Telling others about your Hep C diagnosis is not easy. Sharing with others is personal and you only have to share with those whom you feel comfortable with. But sharing is freeing. You don’t have to hold this in and feel isolated. Isolation in itself creates stress and effects you mentality and emotionally, which in turn can also affect you physically.

Though there is still some stigma associated with Hepatitis C, this is based on false information. It’s important to know the facts and myths of how Hep C transmitted. But no matter how you contracted Hep C, the main and most important step to concentrate on is taking care of yourself and getting treatment.

Majority of people often don’t know the facts about Hepatitis C and liver disease. Sharing with others about your Hep C diagnosis not only educates them but can encourage them to get tested, which in turn can save a life.

Here are some suggestions on who to share with first then continue sharing as you feel comfortable.

  1. Share with your spouse or sweetheart.
  2. Share with your close family and friends.
  3. Share with your employer and fellow employees when you feel comfortable and if you’re going through treatment. Share with those whom you are with on a regular basis.
  4. Share with others you know.
  5. Share with the community if you desire, for example; church, school, sign up for a 5 k American Liver Foundation community walk, social media, start a blog. Share with your neighbors.

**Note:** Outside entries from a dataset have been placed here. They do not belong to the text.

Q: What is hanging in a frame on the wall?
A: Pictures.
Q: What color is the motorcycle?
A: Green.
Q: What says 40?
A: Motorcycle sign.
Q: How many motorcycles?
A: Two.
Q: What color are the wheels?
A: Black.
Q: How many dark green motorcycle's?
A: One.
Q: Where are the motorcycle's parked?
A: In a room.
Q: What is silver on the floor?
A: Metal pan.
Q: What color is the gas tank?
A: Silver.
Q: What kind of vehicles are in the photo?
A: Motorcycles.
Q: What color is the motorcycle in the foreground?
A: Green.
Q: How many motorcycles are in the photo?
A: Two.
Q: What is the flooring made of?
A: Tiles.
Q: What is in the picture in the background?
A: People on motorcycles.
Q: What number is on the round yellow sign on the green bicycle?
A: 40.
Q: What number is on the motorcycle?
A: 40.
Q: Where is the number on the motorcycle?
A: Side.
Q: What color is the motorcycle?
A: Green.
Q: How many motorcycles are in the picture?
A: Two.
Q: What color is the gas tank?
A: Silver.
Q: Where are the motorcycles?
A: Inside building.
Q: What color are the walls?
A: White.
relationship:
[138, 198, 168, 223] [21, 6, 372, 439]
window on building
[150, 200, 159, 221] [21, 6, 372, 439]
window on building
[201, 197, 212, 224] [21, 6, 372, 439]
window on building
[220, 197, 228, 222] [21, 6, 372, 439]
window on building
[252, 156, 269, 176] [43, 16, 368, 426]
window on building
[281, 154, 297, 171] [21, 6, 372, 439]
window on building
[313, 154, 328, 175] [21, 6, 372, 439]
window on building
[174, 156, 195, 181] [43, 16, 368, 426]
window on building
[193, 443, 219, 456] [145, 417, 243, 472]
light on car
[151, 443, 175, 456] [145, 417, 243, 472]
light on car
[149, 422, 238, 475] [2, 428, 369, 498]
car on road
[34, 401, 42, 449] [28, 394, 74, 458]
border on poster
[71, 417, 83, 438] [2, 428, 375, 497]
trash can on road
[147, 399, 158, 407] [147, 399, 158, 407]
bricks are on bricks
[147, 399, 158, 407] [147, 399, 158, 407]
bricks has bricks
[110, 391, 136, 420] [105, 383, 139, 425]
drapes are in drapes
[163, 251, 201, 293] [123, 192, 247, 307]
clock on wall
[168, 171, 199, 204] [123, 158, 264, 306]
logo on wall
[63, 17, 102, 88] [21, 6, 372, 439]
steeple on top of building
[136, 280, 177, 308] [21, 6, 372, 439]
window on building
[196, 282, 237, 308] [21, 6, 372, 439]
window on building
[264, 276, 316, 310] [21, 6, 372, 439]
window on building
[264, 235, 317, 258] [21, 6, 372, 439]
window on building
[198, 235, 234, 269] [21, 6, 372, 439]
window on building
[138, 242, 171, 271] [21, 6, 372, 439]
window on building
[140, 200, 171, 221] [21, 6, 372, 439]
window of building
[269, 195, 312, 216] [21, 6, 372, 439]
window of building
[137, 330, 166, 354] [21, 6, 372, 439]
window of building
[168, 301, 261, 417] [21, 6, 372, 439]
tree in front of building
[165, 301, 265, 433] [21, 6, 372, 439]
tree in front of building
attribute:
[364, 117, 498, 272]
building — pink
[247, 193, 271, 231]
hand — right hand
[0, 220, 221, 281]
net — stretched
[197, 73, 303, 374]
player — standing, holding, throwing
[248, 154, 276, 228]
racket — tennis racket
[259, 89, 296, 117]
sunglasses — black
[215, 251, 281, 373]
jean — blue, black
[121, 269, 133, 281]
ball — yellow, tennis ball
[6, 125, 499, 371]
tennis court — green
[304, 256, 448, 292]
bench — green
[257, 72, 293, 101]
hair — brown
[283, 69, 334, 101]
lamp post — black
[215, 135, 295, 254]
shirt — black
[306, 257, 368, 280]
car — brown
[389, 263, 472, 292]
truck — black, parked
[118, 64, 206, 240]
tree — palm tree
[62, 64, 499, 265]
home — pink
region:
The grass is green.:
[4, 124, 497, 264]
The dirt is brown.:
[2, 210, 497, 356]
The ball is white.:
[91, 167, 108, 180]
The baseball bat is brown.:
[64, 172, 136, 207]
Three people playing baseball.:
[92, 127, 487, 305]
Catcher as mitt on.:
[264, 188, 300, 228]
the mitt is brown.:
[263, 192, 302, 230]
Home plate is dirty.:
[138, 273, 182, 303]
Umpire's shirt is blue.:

What do you say? Share the news of how you found out:

Did you receive the news from a blood test from your doctor? Did you receive the news because you donated blood and was contacted by the donation center? Etc….,, Here’s a suggestion; “I received some news the other day from __________ and they told me a test showed I have Hepatitis C. I’m following up with a doctor and here’s what I found out about Hepatitis C? Here’s the facts and myths I learned.

They might ask you how you contracted Hep C. You may or may not know. Don’t stress about this. Many people are curious but you don’t have to tell anyone how you got Hep C unless you want to. There are many people who never know how they contracted Hep C, and it’s not how you got Hep C that matters, it’s what are you going to do about it. Being under a liver disease specialist care like a Hepatologist or Gastroenterologist for further testing, and treatment is what matters.

Educating others about the Facts and Myths about Hep C is huge. Majority of people after hearing the facts say, “I had no idea. I’m glad to know the facts.” Stress and questions are relieved from both others and from you. People often respond with care and concern. Others can also be encouraged to seek testing themselves which is very wise and proactive. The more people are educated about Hep C and get tested the more people can get treated and lives are saved.

Sharing can help save a life! Never underestimate the power of sharing. Sharing also builds your support system, which is vital in your treatment and healing process.

Have you told others about your Hep C? Who did you tell? What did you say?